What this task involves. Update the entries below by replacing "сотрудников" with "работников" and keeping everything else unchanged. Leave the pictures out of your answer.

Saved data entries.
:::

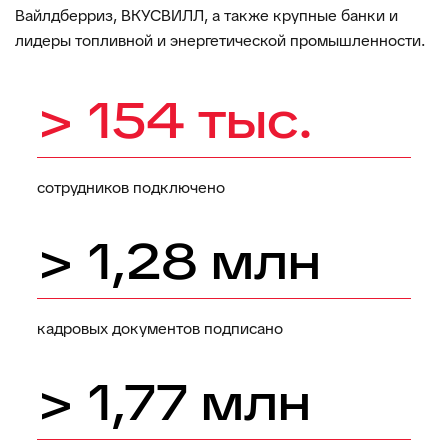
Вайлдберриз, ВКУСВИЛЛ, а также крупные банки и
лидеры топливной и энергетической промышленности.
> 154 тыс.
сотрудников подключено
> 1,28 млн
кадровых документов подписано
> 1,77 млн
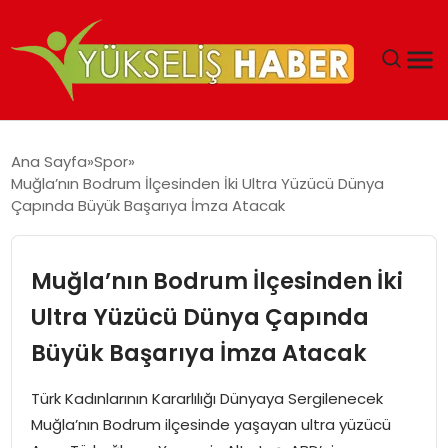
‘DUBAI’NIN SERBEST BÖLGELERI YATIRIMCILARIN
Ana Sayfa
Spor
MALIYETLERINI AZALTIYOR’
Muğla’nın Bodrum İlçesinden İki Ultra Yüzücü Dünya
Çapında Büyük Başarıya İmza Atacak
Muğla’nın Bodrum İlçesinden İki
Ultra Yüzücü Dünya Çapında
Büyük Başarıya İmza Atacak
Türk Kadınlarının Kararlılığı Dünyaya Sergilenecek
Muğla’nın Bodrum ilçesinde yaşayan ultra yüzücü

:::

Task response.
Вайлдберриз, ВКУСВИЛЛ, а также крупные банки и
лидеры топливной и энергетической промышленности.
> 154 тыс.
работников подключено
> 1,28 млн
кадровых документов подписано
> 1,77 млн
‘DUBAI’NIN SERBEST BÖLGELERI YATIRIMCILARIN
Ana Sayfa
Spor
MALIYETLERINI AZALTIYOR’
Muğla’nın Bodrum İlçesinden İki Ultra Yüzücü Dünya
Çapında Büyük Başarıya İmza Atacak
Muğla’nın Bodrum İlçesinden İki
Ultra Yüzücü Dünya Çapında
Büyük Başarıya İmza Atacak
Türk Kadınlarının Kararlılığı Dünyaya Sergilenecek
Muğla’nın Bodrum ilçesinde yaşayan ultra yüzücü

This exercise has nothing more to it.